Si la photo est bonne

En ces temps de forte houle dans la campagne de François Fillon, au cours d'un week-end pluvieux, l'affluence dominicale sur l'esplanade des droits de l'Homme, au Trocadéro, était incertaine. Les chiffres le sont d'ailleurs restés: 200.000 participants selon François Fillon, plutôt 40.000 selon cet article. Mais qu'importe la photo était bonne, permettant même à François Fillon de railler à la tribune les procès en solitude qui lui avaient été fait par ses détracteurs: "Ils disent que je suis seul!" s'est-il ainsi exclamé. Ce succès médiatique et le contenu du discours ont servi sa cause, a expliqué l'éditorialiste de BFMTV Ruth Elkrief: 

"Hier, rassemblement au Trocadéro, un discours de François Fillon dont on note la modération. Il n’y a plus d’attaque contre la justice, contre le tribunal médiatique, plus d’ 'assassinat politique', toutes ces expressions. Il renvoie la balle à sa famille politique en disant: 'J’ai fait mon examen de conscience, je m’excuse pour certaines erreurs. A vous de voir si vous êtes capables de trouver une alternative.' "

Peu après, sur le plateau du journal de 20h de France 2, François Fillon a également placé son mouvement au pied du mur son parti, posant la question de la simple possibilité d'une alternative: "Et puis, il va au journal de France 2. Il dit: 'Je continue et après tout, qui peut-on proposer à ma place?'", développe Ruth Elkrief. Si ses adversaires avaient alors le nom d'Alain Juppé en tête, l'hypothèque a bientôt été levée. 

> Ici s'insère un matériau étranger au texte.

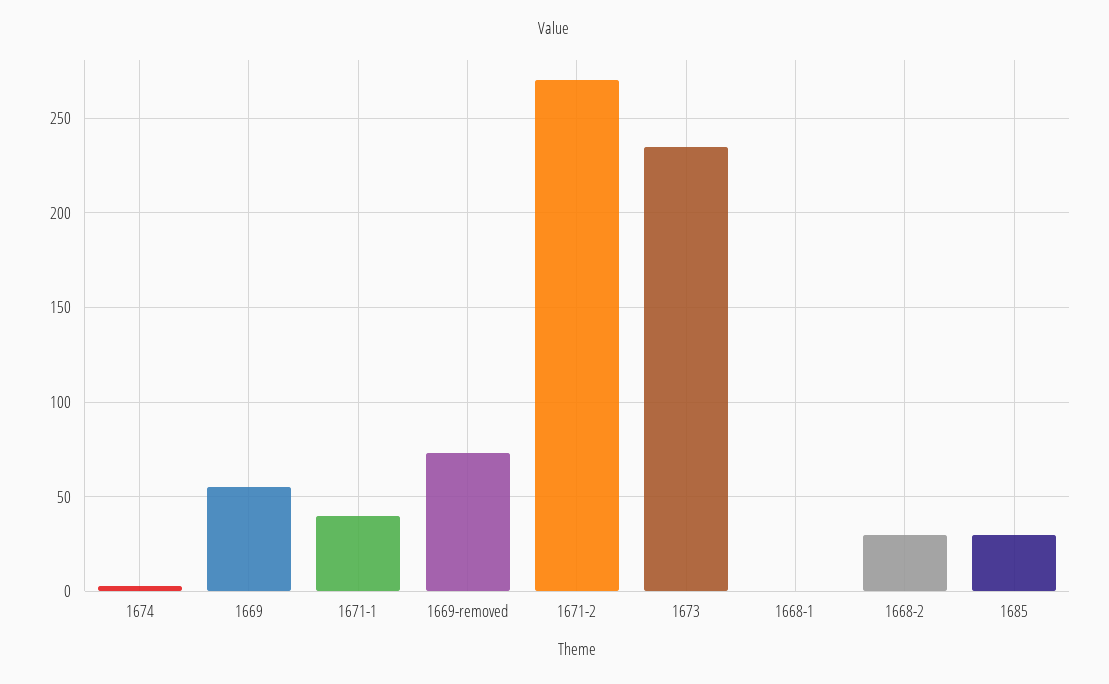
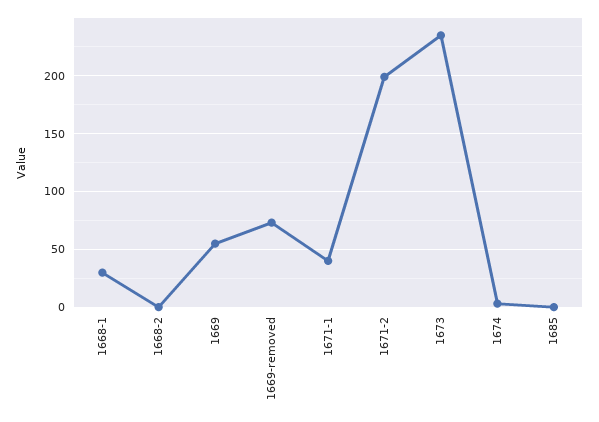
  {
    "1674": 5,
    "1669": 55,
    "1671-1": 40,
    "1669-removed": 75,
-   "1671-2": 270,
+   "1671-2": 200,
    "1673": 235,
-   "1668-1": 0,
+   "1668-1": 30,
-   "1668-2": 30,
+   "1668-2": 0,
-   "1685": 30
+   "1685": 0
  }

Le renoncement d'Alain Juppé

Deuxième temps ce lundi matin à Bordeaux: Alain Juppé réunit la presse, expliquant "une bonne fois pour toutes" qu'il ne serait "pas candidat". Comment comprendre cette déclaration dans la mesure où Alain Juppé fustigeait une stratégie de communication qui avait conduit François Fillon "dans une impasse"? Le choc des images du Trocadéro, a répondu Ruth Elkrief:

"A ce moment-là, Alain Juppé voit les images de Luc Chatel, Christian Jacob et surtout François Baroin, immédiatement derrière François Fillon, et il se dit: 'Même si j’y vais, je ne serai pas suffisamment soutenu par cette famille politique. Ce sera trop dur, ce sera douloureux. Certains me ressortiront mes affaires. On me dira que je ne suis pas le plus jeune et qu’au contraire je ne serai pas le symbole du renouvellement.'"

Faute d'alternative, à quelques heures de la réunion du comité politique, le combat tourne en faveur de François Fillon. 

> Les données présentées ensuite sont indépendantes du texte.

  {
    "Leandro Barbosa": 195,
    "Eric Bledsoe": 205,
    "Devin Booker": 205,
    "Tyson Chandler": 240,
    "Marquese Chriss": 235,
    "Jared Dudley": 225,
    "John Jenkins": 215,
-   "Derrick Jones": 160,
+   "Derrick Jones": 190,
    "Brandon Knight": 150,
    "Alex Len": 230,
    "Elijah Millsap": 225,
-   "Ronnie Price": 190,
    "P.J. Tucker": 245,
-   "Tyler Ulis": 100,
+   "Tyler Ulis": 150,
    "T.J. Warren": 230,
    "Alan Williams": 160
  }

"Unanimité" pour François Fillon

Un dernier point a consolidé le succès de François Fillon. Si les partisans d'Alain Juppé, notamment, avaient à peu près tous décidé de lâcher le candidat, tous les courants du parti n'ont pas affiché la même clarté.

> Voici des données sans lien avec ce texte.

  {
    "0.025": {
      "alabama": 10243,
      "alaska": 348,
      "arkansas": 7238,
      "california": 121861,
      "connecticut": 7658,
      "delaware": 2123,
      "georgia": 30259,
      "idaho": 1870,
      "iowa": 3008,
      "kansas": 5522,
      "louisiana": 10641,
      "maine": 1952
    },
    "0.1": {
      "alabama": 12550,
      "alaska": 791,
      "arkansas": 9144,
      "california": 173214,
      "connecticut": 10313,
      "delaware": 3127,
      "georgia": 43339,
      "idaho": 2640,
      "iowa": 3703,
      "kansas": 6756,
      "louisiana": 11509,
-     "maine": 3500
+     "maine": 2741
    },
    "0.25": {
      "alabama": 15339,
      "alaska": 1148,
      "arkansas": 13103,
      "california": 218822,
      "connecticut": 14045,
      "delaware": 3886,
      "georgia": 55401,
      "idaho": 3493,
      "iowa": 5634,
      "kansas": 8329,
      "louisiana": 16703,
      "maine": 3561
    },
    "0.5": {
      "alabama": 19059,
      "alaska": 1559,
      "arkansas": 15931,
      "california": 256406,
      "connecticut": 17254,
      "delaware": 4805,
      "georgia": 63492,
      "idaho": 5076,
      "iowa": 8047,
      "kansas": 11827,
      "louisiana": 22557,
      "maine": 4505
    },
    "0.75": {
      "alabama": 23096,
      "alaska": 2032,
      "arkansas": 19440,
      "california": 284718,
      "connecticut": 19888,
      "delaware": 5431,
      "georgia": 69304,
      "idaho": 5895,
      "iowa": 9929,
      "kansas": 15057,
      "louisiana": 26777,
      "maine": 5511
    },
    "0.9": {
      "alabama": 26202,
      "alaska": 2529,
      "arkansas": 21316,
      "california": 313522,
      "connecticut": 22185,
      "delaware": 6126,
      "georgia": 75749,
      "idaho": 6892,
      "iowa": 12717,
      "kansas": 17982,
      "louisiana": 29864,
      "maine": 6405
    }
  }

Du très offensif Georges Fenech au fidèle Christian Jacob, les sarkozystes, eux, avançaient en ordre dispersé, comme le détaille notre éditorialiste Bruno Jeudy: "Les sarkozystes étaient divisés aujourd’hui et pendant ce week-end sur le cas Fillon. (...) Christian Estrosi et Brice Hortefeux, avec Nicolas Sarkozy, qui eux défendaient plutôt l’idée de débrancher François Fillon et promouvoir Alain Juppé. Eric Woerth est resté un peu entre deux." Mais ces partisans de la mise à l'écart ne l'ont pas emporté:

"De l'autre côté, il y a ceux qui étaient pour se ranger tout de suite derrière Fillon, comme Luc Chatel et Eric Ciotti, qui revenaient du meeting de Nîmes où ils avaient été impressionnés par la réunion disant que même Nicolas Sarkozy n’avait pas fait le plein, là où François Fillon avait amené 3.000 personnes."

Ces enthousiastes ont réussi une conversion de poids: celle de François Baroin, parfois présenté comme un plan B, ou C, en cas de recul du député parisien. "Ils ont rallié à eux François Baroin", a confirmé Bruno Jeudy. La succession de ces événements en l'espace de 48h a permis à François Fillon de retourner la situation.